**Selected passage**.
════════

Nope that is the cockerel. I thought it was blood when I first opened the box, it's food coloring. It will go away when his fluff falls out and new feathers come in. Even my brown leghorn cockerel has it. The White NN Cockerel has purple, so it looks like a black spot.

They sent me an extra Delaware pullet, and an extra NN pullet.

6 Delawares (Pullets), 6 BO's (5 pullets, 1 Cockerel), 12 NN's (11 pullets, 1 Cockerel) 1 Brown leghorn (Cockerel)


----------



## hildar (Oct 3, 2013)

pypy_chicks said:


> Too cute !!! I need more babies now !
> 
> Current flock: 111


These will be about 2 weeks old and be heading for the back porch pen when the games hatch out and go into the containers.


----------



## robin416 (Sep 8, 2013)

hildar said:


> Nope that is the cockerel. I thought it was blood when I first opened the box, it's food coloring. It will go away when his fluff falls out and new feathers come in. Even my brown leghorn cockerel has it. The White NN Cockerel has purple, so it looks like a black spot.
> 
> They sent me an extra Delaware pullet, and an extra NN pullet.
> 
> 6 Delawares (Pullets), 6 BO's (5 pullets, 1 Cockerel), 12 NN's (11 pullets, 1 Cockerel) 1 Brown leghorn (Cockerel)

════════

**Given entries**.

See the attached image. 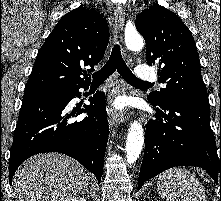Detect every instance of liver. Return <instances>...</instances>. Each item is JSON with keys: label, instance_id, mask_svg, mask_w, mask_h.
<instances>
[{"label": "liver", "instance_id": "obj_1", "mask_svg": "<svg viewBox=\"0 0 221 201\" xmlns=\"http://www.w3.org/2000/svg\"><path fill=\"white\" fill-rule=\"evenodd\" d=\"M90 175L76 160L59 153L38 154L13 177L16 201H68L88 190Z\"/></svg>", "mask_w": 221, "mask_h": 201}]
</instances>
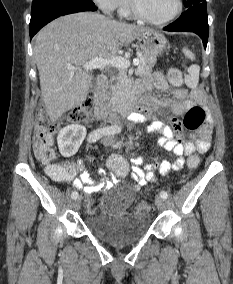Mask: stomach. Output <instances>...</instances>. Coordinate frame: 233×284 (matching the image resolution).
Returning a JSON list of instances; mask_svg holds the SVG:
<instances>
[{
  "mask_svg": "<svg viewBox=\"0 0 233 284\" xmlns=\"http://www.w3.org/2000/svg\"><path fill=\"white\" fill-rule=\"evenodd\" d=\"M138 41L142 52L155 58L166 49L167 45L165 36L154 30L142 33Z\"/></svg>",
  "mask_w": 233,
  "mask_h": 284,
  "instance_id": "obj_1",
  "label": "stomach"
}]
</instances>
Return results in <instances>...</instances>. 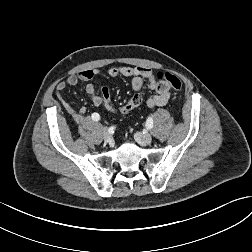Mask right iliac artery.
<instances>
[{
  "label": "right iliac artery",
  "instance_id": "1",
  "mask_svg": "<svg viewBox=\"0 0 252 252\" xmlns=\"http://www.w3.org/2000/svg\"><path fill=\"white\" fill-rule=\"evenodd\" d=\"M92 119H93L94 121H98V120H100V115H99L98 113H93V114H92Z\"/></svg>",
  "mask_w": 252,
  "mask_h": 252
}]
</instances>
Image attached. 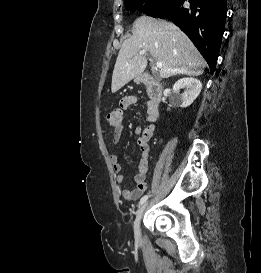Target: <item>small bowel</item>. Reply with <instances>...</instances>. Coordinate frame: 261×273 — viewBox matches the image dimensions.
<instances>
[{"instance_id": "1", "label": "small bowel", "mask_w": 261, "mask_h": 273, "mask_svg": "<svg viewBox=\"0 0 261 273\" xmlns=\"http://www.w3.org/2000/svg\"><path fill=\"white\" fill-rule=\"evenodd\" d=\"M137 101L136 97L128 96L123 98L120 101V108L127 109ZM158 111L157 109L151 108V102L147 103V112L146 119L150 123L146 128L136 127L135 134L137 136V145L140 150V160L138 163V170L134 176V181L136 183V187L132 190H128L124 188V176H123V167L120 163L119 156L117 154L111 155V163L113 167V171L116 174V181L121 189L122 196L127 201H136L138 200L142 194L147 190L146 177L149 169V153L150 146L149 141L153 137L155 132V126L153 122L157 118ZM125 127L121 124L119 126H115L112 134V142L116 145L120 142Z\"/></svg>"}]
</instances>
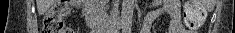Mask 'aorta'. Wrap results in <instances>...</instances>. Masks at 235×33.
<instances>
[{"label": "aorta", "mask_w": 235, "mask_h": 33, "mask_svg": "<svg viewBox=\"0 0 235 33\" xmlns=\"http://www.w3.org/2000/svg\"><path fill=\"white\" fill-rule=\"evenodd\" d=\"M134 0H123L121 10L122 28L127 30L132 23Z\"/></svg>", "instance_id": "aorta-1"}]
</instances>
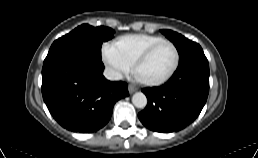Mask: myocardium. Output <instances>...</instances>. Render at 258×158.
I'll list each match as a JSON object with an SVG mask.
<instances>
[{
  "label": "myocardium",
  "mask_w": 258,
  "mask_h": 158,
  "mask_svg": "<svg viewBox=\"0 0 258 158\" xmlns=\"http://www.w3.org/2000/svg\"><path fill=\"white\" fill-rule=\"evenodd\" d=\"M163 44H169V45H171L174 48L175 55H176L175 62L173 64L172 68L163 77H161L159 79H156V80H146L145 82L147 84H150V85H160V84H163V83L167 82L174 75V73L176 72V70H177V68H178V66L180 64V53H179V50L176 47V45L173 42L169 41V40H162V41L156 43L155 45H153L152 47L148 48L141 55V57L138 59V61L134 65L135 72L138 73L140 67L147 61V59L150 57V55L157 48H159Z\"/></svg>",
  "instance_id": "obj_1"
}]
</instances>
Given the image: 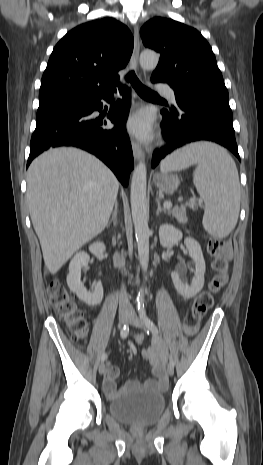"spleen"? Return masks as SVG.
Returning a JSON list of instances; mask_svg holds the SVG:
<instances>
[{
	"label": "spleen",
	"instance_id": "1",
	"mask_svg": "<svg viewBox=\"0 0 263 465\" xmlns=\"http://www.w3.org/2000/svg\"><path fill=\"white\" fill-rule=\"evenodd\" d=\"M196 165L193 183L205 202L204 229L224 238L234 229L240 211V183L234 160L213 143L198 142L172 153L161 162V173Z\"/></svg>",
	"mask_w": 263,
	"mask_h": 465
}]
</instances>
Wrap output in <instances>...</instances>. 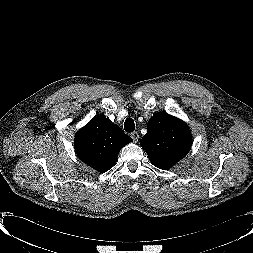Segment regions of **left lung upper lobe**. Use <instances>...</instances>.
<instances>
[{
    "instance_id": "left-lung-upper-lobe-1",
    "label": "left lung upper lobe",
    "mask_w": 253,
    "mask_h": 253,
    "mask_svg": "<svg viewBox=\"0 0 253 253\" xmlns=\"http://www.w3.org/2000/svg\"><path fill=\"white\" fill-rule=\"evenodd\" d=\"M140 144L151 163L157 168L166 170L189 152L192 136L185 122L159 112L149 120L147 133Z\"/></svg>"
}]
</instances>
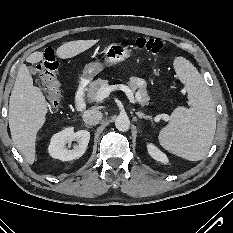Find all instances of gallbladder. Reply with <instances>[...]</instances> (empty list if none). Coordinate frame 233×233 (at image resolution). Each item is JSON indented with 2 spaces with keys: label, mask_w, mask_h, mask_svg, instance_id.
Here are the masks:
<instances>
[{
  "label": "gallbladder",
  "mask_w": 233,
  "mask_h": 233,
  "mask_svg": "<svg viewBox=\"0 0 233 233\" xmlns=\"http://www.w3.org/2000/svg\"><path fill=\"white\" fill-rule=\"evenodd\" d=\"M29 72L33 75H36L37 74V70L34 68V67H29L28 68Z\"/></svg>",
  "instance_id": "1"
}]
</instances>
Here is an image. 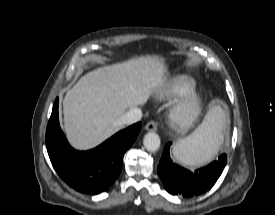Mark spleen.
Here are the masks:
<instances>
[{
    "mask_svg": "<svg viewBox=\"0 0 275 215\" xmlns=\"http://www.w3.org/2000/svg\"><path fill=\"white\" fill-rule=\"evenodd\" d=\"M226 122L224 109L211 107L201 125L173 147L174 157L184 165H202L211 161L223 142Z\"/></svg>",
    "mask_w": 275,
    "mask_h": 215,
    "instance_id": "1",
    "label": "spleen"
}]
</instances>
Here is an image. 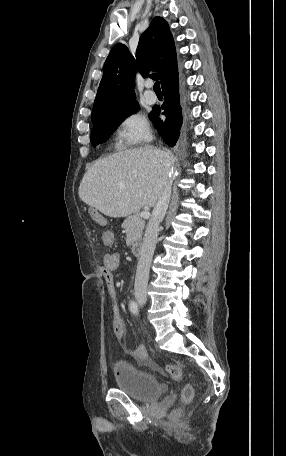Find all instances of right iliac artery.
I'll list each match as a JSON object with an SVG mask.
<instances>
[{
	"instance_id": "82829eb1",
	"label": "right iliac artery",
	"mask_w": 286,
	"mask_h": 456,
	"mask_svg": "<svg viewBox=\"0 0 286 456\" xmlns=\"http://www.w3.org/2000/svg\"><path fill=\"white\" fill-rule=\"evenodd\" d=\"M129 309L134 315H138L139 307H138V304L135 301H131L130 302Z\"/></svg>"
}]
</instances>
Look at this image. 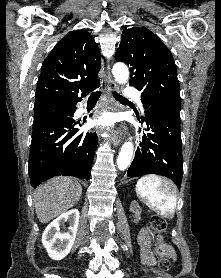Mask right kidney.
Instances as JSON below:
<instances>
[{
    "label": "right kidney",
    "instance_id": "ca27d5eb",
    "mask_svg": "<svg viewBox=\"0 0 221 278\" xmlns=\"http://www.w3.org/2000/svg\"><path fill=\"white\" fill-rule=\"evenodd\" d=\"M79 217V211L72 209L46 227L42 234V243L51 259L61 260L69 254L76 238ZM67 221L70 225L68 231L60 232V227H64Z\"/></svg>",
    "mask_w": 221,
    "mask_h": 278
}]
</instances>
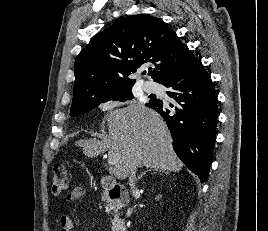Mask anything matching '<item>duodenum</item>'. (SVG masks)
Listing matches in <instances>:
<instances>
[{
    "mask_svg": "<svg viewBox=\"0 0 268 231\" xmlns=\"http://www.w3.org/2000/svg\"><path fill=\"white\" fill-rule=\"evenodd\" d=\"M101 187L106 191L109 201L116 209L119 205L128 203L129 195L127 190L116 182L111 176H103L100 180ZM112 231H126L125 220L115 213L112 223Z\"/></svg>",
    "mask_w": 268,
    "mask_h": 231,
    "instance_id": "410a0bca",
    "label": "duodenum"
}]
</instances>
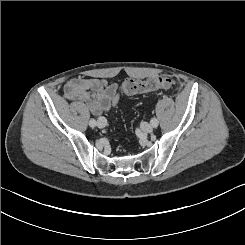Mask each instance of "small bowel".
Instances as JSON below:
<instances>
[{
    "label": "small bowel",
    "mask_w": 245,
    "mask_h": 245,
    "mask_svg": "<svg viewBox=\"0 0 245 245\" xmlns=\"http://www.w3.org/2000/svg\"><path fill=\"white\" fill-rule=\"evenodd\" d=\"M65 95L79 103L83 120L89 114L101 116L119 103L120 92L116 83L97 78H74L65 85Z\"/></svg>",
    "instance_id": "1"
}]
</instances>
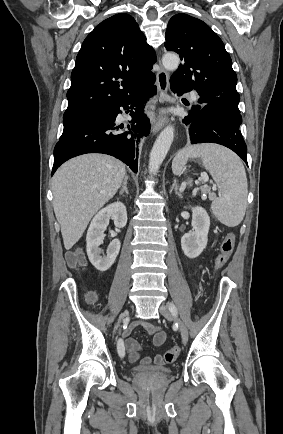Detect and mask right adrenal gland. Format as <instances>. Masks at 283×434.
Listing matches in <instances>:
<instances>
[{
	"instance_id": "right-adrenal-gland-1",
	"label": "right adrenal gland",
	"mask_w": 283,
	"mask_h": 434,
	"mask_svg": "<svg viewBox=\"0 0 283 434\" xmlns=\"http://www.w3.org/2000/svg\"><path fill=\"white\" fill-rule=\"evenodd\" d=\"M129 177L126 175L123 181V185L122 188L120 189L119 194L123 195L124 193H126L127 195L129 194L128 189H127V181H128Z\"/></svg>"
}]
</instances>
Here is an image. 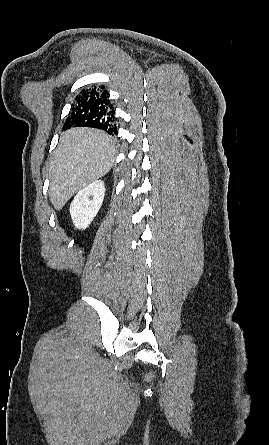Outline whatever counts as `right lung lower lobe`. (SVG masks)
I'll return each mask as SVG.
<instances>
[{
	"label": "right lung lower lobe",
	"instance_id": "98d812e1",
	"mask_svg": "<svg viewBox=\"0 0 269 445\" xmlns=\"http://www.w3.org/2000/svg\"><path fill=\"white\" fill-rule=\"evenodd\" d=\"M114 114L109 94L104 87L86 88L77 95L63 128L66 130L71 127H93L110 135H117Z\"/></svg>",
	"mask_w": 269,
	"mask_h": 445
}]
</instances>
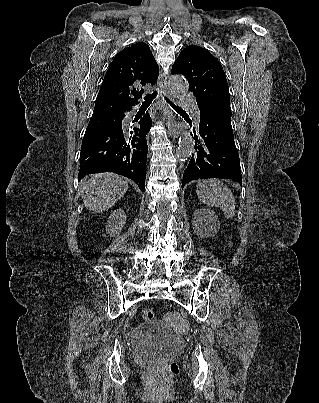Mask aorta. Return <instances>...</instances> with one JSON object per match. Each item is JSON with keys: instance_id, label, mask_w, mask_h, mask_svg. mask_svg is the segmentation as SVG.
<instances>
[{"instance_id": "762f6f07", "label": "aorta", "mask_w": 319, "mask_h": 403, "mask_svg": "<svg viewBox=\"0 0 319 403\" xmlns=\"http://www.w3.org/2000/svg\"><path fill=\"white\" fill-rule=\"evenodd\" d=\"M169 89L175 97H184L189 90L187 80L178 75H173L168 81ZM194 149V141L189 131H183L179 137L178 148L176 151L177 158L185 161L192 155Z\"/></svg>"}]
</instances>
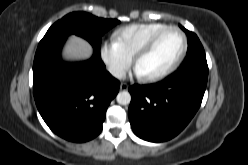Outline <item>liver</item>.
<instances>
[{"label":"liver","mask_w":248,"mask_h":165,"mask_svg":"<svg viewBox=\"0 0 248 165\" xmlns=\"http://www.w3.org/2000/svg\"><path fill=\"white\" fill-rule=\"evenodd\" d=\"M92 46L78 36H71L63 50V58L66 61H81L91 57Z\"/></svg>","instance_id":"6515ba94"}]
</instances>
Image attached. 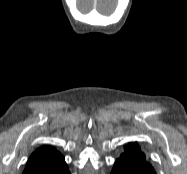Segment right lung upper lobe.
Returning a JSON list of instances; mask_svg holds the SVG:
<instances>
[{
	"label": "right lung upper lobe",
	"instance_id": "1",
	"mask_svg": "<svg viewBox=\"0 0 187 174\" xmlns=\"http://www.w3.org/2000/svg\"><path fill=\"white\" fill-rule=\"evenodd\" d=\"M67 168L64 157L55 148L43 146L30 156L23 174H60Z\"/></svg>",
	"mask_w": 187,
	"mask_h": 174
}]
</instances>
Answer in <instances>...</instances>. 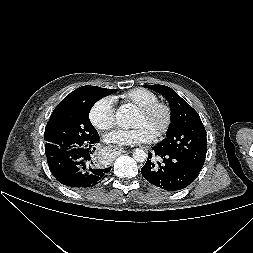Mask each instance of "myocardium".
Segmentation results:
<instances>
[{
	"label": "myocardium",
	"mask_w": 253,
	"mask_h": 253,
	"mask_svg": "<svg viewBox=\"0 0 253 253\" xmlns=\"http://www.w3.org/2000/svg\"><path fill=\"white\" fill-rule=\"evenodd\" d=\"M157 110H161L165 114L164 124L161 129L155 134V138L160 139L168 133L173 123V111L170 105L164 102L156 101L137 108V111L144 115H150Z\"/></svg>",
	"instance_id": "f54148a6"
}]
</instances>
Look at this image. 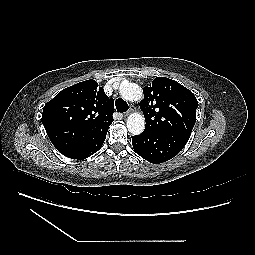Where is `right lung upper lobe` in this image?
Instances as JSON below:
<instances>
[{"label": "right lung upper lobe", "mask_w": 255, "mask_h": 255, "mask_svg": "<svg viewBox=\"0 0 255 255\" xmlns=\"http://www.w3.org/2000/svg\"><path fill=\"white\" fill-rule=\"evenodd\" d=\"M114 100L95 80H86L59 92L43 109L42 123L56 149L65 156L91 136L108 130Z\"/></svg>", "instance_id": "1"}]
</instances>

════════

**Written request 1**. List every breed named in the flock count in the chick thread above.
**Written request 2**. Continue the forum thread about the new chicks, picking up right after its final line.

**Written reply 1**. Delawares, BO's, NN's, Brown leghorn

**Written reply 2**.
Well, shoot. I was hoping it was red feathers. Imagine a white bird with a red crest. That would be stunning.


----------



## pypy_chicks (Mar 14, 2014)

^^ that would be the best looking bird .


Current flock: 111


----------



## pypy_chicks (Mar 14, 2014)

And what's NN?


Current flock: 111


----------



## robin416 (Sep 8, 2013)

Naked neck.


----------



## hildar (Oct 3, 2013)

I got plenty of NN's so if anyone locally wanted a couple I could let them have them. And they gave me an extra pullet. However now I can't decide on which ones I would let go. I want all 4 blacks, and the whites are not all completely white, a few have black and grey coming on their feathers. And the little reds my daughter loves, so I figure I might as well keep them all.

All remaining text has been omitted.